DOCUMENT SEGMENT:
Many members have contacted the Claverack offices requesting information about heat pumps. Heat pumps are an excellent option for heating and cooling your home. There are many advantages to installing a heat pump.
There are basically two types of electric-heating options. The first is electric radiant heat. Most people know this as electric baseboard heat, but it can also refer to portable plug-in heaters. Some members even have electric radiant heating components in a furnace. This type of heat is 100 percent efficient because all of the heat is applied directly to the living area. There is no loss of heat or fuel in a combustion process, as there is with an oil, gas or propane burner. You get 3,413 British Thermal Units (BTUs) of heat for 1 kilowatt hour (kWh) of electricity. Unfortunately, it takes a lot of BTUs to heat a typical home, and that can get expensive at 3,413 BTUs per 1kWh.
The second electric heating option is the heat pump. After the development of modern refrigeration, someone realized that the refrigeration process removed heat from the freezer to make it cold. The heat that was removed from the freezer got put into the kitchen. Anyone who has stood barefoot in front of the refrigerator can attest to this. This concept launched the heat pump.
A heat pump does not actually make heat, it simply moves heat through manipulation of the refrigeration process, as refrigerants can be super-heated or super cooled. You may ask how it can move heat on a cold day. There is always some heat in ambient air (the normal outside air around us). Let’s consider a freezer that is 20 degrees. If we continue to run the refrigeration equipment, we can remove more heat from the freezer until the temperature is further reduced, even down to well below zero. A central air-to-air heat pump outside your home can remove heat from the ambient air and apply that heat to your home. An advantage of this process is more efficient heating. A 300 percent efficient heat pump produces 10,239 BTUs for 1 kWh of electricity (three times the amount of heat compared to electric radiant heat). Another advantage is that by reversing the refrigerant cycle, the same unit can remove heat from your home and move it to the ambient air (air conditioning).

COMPLETE THE FOLLOWING:
A) Rename "event" to "entry" in the records, covering everything from the line containing "end? Answer as H:MM AM/PM." down to the line containing "14:15 to 18:05, 3 hours 50 minutes", and leave all other wording as it is.
B) Write what comes next in the passage on heat pumps, picking up after its final sentence.
The heat pump passage has no connection to the calendar records that come after it.

SUPPLIED MATERIAL:
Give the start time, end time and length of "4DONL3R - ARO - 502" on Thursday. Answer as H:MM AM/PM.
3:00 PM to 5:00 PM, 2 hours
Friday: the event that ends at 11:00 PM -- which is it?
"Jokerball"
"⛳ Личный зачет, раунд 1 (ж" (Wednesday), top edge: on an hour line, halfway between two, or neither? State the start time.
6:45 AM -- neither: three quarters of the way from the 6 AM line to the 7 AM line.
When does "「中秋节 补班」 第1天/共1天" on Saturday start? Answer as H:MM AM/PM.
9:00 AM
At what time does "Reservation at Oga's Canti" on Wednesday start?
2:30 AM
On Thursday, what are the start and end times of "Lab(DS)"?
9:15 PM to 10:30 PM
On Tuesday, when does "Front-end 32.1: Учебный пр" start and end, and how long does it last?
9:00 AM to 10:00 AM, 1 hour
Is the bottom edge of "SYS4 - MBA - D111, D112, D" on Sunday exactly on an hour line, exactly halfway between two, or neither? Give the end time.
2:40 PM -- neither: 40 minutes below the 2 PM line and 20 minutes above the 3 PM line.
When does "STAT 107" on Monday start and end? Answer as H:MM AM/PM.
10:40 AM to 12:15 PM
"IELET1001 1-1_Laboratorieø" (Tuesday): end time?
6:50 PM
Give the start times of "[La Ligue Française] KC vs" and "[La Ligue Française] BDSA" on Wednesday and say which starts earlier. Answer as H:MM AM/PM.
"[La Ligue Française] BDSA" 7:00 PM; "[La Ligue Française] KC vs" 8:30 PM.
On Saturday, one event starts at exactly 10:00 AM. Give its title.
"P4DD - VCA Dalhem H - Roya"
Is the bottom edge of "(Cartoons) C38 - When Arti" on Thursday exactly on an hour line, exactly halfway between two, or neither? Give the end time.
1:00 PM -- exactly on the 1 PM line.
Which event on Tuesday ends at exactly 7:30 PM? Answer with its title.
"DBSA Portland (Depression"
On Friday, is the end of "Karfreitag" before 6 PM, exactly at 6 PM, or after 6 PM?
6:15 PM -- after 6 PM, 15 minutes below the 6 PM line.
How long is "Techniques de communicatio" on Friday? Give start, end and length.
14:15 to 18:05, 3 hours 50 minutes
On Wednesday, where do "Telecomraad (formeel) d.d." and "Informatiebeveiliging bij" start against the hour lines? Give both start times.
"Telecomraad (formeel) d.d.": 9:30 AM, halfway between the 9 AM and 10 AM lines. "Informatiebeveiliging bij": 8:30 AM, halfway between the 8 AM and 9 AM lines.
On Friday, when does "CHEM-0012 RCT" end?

RESULTS FOR THE EXERCISE:
A)
When does "STAT 107" on Monday start and end? Answer as H:MM AM/PM.
10:40 AM to 12:15 PM
"IELET1001 1-1_Laboratorieø" (Tuesday): end time?
6:50 PM
Give the start times of "[La Ligue Française] KC vs" and "[La Ligue Française] BDSA" on Wednesday and say which starts earlier. Answer as H:MM AM/PM.
"[La Ligue Française] BDSA" 7:00 PM; "[La Ligue Française] KC vs" 8:30 PM.
On Saturday, one entry starts at exactly 10:00 AM. Give its title.
"P4DD - VCA Dalhem H - Roya"
Is the bottom edge of "(Cartoons) C38 - When Arti" on Thursday exactly on an hour line, exactly halfway between two, or neither? Give the end time.
1:00 PM -- exactly on the 1 PM line.
Which entry on Tuesday ends at exactly 7:30 PM? Answer with its title.
"DBSA Portland (Depression"
On Friday, is the end of "Karfreitag" before 6 PM, exactly at 6 PM, or after 6 PM?
6:15 PM -- after 6 PM, 15 minutes below the 6 PM line.
How long is "Techniques de communicatio" on Friday? Give start, end and length.
14:15 to 18:05, 3 hours 50 minutes

B)
There is, however, a down side. As the ambient air temperature goes down, it is more difficult to extract heat, and the unit must work harder. Efficiencies decline as ambient air temperatures go down. Historically, below 20 degrees, air-source heat pumps drop in efficiency to 100 percent (no better that electric radiant heat). They do not drop below 100 percent efficiency. Because of this reduced efficiency, the cost of producing the same amount of heat is a lot more than the cost of producing it with an ambient air temperature of 50 degrees. Some people even experience cold homes when low temperatures are extreme because the heat pump simply can't produce the needed heat fast enough. This is why air-to-air heat pumps are popular in the South, but see limited use in harsh Northern climates.
Many years ago someone realized that the heat pump worked great when the ambient air temperature was 50 degrees or more. It was very efficient. Was there a way to have 50-degree temperatures all the time, in any climate? The temperature of the earth is about 50-degrees even in cold climates, once you get below the frost line (about 5 feet underground). What if we could use that temperature to run a heat pump? How could we harness the heat in that 50-degree soil? If a hole was drilled or a trench was dug, a series of pipes could be installed. Properly constructed, we could circulate water through a maze of pipes and regardless of the water temperature going in, the return flow would be 50-degrees because of the ground temperature. That 50-degree water could then be used to extract heat using the heat pump. Heat from the home could also be transferred to this ground loop if cooling were needed. This process is known as a ground-source or geo-thermal heat pump.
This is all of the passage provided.